▶ To do:
Gather each line of the records that contains the word "incredibly", and copy those lines unchanged.
###
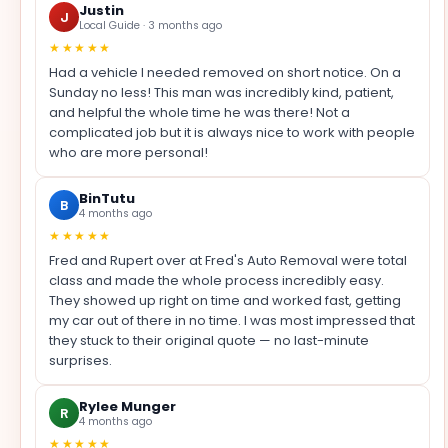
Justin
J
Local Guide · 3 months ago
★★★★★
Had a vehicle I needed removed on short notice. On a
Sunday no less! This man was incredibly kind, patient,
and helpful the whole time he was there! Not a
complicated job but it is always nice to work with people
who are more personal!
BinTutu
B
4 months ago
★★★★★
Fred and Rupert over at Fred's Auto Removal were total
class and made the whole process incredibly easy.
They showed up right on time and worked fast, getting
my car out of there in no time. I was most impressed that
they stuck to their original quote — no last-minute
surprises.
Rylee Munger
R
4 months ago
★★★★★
###
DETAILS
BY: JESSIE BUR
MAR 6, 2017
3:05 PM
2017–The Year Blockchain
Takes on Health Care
###
▶ Answer for the task:
Sunday no less! This man was incredibly kind, patient,
class and made the whole process incredibly easy.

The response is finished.